Degradata a vocabolo e identificata col medium comunicativo, rischia di perdere il proprio destino. Eppure, nonostante sia ridotta a chiacchiera e barattata come merce qualunque, ormai preda dell’ignoranza e dell’ipocrisia, la parola ci chiede di ricongiungersi alla cosa. Un compito difficile e, a tratti, drammatico, perché la realtà si fa sempre più sfuggente e smaterializzata. Una realtà di cui si prende carico un libro di grande interesse “Benedetta parola. La rivincita del tempo” (il Mulino, 184 pagine, 19 euro) di Ivano Dionigi.

Costruttori di una quotidiana Babele, avvertiamo tuttavia il bisogno di un’ecologia linguistica che restituisca alla parola il potere di illuminare, non di nascondere e sequestrare la realtà; che ci consenta di capirci e di leggere il mondo con occhi non affollati da giudizi né offuscati da pregiudizi. La parola non è proprietà personale né creazione del presente ma si iscrive nella dimensione sociale e storica. Moduliamo le stesse parole con le quali i nostri antenati per secoli hanno organizzato e promosso il pensiero. “Quando diciamo crisi, etica, fisica, logica, politica, tecnica, noi parliamo greco; quando diciamo classico, cultura, repubblica, religione, morale, natura, scienza, noi parliamo latino. Delle tre parole più usate in questi due anni orribili, pandemia è greca, virus e vaccino sono latine. Il continuum della tradizione ci ricollega e ci imparenta con quanti hanno parlato e scritto prima di noi e per noi” riflette Dionigi. “Questa eredità diventa orizzonte di alterità e alternativa per i nostri giorni, nei quali la profondità, verticalità e metamorfosi del tempo (affidate alla parola) sono messe all’angolo e soppiantate dalla superficie, orizzontalità e linearità dello spazio”. Siamo afflitti dal “provincialismo del tempo” come avrebbe detto Eliot. Dimentichi dei padri e noncuranti dei posteri, crediamo di essere gli unici detentori delle azioni di quel capitale che si chiama vita. E tuttavia noi abbiamo bisogno di fare pace col tempo.
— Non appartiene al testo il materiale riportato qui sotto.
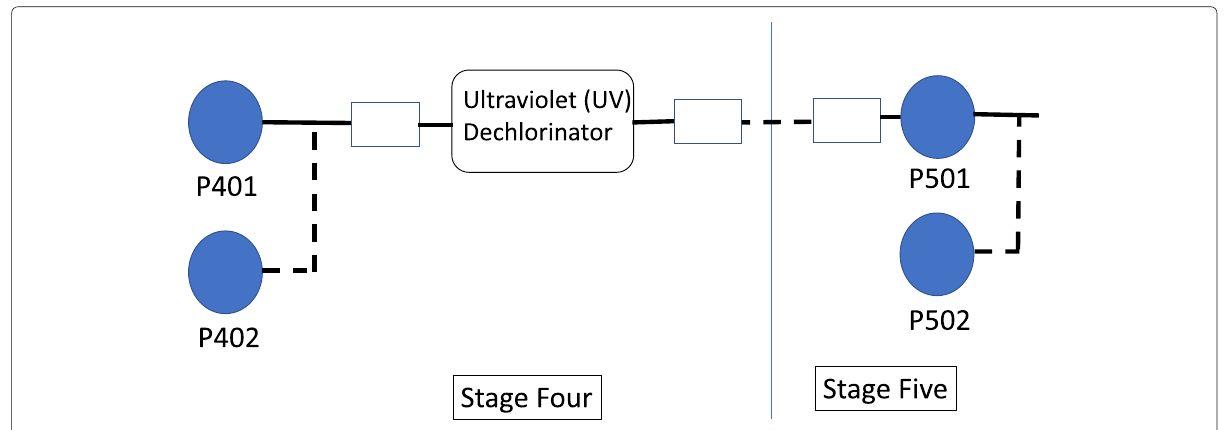
Fig. 11 Attack #9 on SWaT: single attack, one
Solo così la parola, carica di storia, tradizione, paternità, tornerà a garantire il primato e la rivincita del tempo, Perché essa tende il filo ininterrotto che tiene insieme la memoria dei padri e il destino dei figli. “Nomina sunt consequentia rerum” del resto. Ciò vuol esternare la convinzione che i nomi rivelino l’essenza o alcune qualità della cosa o della persona denominata. Un legame fitto e stretto tra verbo e realtà, tra logos e alfabeto.